Franco Basaglia morì il 29 agosto del 1980 da imputato in un processo per abuso d’ufficio e peculato dopo una denuncia della Provincia di Trieste. Il suo difensore, l’avvocato e senatore Pci Nereo Battello, ricorda l’ultima telefonata dalla clinica di Verona dove era ricoverato. “Le sue condizioni erano molto gravi, ricorda il legale, ma al telefono si tormentava su come rispondere all’accuse che  “giapponesi, petulanti, arroganti e pericolosi” gli rivolgevano.
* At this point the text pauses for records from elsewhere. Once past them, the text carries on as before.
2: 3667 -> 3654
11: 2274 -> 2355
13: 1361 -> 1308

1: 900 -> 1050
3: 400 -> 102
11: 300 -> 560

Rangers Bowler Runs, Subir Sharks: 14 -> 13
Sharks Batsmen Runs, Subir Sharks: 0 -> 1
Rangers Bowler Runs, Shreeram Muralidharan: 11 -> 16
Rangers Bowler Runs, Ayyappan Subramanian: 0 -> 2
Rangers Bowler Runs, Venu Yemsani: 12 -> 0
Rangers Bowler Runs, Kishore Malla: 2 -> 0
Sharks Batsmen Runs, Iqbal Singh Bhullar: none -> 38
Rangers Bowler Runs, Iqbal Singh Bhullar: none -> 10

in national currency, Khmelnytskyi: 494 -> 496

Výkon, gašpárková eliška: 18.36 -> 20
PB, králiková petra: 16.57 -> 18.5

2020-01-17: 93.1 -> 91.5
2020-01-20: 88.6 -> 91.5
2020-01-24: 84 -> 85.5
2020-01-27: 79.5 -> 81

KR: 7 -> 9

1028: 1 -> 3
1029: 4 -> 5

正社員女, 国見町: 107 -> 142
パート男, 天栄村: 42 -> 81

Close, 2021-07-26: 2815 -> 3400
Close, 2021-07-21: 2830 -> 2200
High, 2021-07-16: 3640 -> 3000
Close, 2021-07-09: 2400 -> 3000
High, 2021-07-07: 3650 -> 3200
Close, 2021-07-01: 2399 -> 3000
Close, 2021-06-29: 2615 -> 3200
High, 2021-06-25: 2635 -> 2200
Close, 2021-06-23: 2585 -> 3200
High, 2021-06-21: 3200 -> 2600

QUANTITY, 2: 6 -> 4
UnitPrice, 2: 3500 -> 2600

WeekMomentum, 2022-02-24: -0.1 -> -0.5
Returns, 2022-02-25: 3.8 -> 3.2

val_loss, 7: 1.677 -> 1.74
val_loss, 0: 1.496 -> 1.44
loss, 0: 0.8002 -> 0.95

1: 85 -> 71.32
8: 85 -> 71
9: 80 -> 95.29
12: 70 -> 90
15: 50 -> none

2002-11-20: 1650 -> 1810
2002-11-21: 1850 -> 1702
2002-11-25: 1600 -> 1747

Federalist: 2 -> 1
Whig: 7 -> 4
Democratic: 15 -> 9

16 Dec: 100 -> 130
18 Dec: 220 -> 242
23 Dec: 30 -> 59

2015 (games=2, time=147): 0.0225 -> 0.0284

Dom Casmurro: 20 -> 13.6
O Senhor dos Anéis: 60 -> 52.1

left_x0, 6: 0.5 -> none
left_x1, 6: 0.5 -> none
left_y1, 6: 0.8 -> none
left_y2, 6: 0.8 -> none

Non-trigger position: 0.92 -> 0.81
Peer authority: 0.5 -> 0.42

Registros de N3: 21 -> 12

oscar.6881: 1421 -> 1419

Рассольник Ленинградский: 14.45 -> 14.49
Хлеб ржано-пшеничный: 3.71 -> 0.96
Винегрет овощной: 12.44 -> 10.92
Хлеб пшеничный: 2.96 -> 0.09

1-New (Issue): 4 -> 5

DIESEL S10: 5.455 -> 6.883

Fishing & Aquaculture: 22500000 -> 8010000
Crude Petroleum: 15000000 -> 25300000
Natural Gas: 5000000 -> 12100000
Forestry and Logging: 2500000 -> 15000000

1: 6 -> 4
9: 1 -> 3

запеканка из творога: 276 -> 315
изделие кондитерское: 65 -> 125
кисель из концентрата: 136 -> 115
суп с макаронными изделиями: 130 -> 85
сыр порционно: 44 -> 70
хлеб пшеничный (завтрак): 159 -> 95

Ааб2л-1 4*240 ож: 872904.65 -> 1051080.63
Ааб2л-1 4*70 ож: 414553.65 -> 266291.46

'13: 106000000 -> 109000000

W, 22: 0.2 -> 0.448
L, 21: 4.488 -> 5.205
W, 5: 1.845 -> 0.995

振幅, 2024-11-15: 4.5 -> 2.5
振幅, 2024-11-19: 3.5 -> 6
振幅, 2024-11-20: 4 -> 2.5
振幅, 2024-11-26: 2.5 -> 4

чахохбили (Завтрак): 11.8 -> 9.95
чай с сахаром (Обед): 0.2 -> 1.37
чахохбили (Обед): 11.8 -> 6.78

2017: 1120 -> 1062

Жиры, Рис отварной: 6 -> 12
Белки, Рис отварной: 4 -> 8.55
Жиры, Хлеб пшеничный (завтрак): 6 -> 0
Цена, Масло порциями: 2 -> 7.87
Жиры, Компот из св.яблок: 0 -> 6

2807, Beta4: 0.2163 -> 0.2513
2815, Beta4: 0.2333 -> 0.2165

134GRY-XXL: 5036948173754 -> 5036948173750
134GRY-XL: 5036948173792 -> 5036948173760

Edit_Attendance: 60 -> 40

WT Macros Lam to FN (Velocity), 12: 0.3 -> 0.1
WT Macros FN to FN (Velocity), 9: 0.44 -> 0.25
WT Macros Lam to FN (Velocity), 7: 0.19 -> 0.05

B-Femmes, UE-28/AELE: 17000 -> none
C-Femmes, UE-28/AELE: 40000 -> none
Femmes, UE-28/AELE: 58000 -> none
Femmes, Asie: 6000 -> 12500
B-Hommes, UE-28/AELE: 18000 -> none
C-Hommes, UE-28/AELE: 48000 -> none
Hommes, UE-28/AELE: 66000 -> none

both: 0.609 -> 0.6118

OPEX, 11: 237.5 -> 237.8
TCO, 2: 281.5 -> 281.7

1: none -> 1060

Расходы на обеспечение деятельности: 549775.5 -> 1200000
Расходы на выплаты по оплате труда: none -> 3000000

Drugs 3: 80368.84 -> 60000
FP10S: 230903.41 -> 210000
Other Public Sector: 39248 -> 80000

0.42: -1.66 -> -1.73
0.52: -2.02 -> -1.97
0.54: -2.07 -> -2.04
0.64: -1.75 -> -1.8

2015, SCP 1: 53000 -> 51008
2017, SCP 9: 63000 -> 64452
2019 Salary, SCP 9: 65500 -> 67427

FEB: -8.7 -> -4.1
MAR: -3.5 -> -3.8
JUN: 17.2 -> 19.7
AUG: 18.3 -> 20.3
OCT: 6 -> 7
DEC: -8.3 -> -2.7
Fra le accuse quella di aver fatto sparire un certo numero di lenzuola dell’ospedale e di averne danneggiato i muri”. L’istituzione e il potere lo hanno perseguitato, attraverso i suoi eredi, post mortem. Ciclicamente si verificano attacchi alla legge 180, ma indietro non si torna, seppur sia sempre necessario non abbassare la guardia.